READING TEXT
——————————

The subject pronoun we has been underlined and written in bold, as I am one of the idonei. I am in quite a good position in two rosters, which are English Language for lower-secondary school and English Language and Culture for upper-secondary; I command the English language in ways Mr. Renzi and his whole entourage can only dream of, and according to my past and present employers – and to my past and present students – I am a very good teacher. I would have been permanently hired in September 2015, had Mr. Renzi not changed everything all of a sudden and decided that ops, we can’t grant those very high figures we said we would anymore, and that hey, even though when it came to the Senate Reform and the Job Act I literally did what I wanted now I feel the urgent need to include the Parliamentary oppositions in all the decisions regarding schools.
The most shameful thing was to be said “Don’t worry, you are going to be hired” (and when I use the word “said” I mean that our representatives have been looked straight in the eye and said those exact words), then two days later discover from the media that reality was very, very different.
There are many reasons for Mr. Renzi and his crew to act the way they are acting, for example the question of public funding to private schools, which he is in favour of, thus encountering hostility from other parties. The most widespread opinion among us idonei is that, whatever the reasons are, there was the need of sacrificing a category of teachers, and we were chosen to be the ones to be sacrificed. The government is going to launch a new competitive exam for aspiring teachers by the end of 2015; but wait, why should they search for new teachers, if they have got us? We have passed a competitive exam already! The answer is that both public and private universities have been training aspiring teachers (who are given a teaching qualification at the end of the course: I am also one of them, too) for the last three years, and there is a supposed huge money flow generated from these university courses which government does not seem to be willing to stop.

——————————

TASKS TO CARRY OUT
1. Answer these questions using the passage on teacher hiring.
(a) In which two rosters does the writer say they are in quite a good position?
(b) By what time is the government going to launch a new competitive exam for aspiring teachers?
(c) For how long have universities been training aspiring teachers?
2. Transcribe the passage on teacher hiring from "The subject pronoun" up to and including "decisions regarding schools.".

RECORDS PROVIDED
——————————

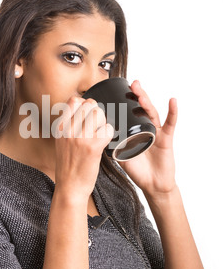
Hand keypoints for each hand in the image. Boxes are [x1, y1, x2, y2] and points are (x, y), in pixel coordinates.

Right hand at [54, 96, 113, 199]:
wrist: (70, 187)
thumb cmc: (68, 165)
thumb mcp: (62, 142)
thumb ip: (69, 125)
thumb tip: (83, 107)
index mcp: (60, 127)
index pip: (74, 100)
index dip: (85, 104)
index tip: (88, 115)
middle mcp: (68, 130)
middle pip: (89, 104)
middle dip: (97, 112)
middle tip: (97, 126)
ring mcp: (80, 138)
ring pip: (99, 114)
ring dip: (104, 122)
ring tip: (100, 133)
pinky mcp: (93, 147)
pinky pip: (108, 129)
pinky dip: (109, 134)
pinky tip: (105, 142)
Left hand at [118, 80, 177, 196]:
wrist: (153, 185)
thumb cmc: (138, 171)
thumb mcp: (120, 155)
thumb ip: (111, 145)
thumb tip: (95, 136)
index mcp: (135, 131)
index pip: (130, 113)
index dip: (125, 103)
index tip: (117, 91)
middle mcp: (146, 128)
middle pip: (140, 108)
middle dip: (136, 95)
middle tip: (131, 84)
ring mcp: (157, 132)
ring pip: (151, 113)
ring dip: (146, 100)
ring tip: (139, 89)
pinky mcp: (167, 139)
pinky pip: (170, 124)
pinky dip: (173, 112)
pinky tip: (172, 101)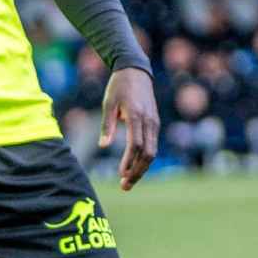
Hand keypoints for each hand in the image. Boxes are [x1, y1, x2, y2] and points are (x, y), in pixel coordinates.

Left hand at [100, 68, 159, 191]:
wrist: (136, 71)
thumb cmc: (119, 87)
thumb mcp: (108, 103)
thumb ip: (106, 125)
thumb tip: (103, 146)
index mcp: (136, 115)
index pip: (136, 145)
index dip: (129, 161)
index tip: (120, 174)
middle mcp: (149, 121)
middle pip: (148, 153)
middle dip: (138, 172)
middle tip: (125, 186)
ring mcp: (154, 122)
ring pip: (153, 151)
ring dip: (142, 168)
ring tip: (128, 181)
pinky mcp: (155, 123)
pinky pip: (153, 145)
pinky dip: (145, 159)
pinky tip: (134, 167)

——————————

RESPONSES BY ITEM NUMBER
1.
(a) English Language for lower-secondary school and English Language and Culture for upper-secondary.
(b) By the end of 2015.
(c) For the last three years.

2.
The subject pronoun we has been underlined and written in bold, as I am one of the idonei. I am in quite a good position in two rosters, which are English Language for lower-secondary school and English Language and Culture for upper-secondary; I command the English language in ways Mr. Renzi and his whole entourage can only dream of, and according to my past and present employers – and to my past and present students – I am a very good teacher. I would have been permanently hired in September 2015, had Mr. Renzi not changed everything all of a sudden and decided that ops, we can’t grant those very high figures we said we would anymore, and that hey, even though when it came to the Senate Reform and the Job Act I literally did what I wanted now I feel the urgent need to include the Parliamentary oppositions in all the decisions regarding schools.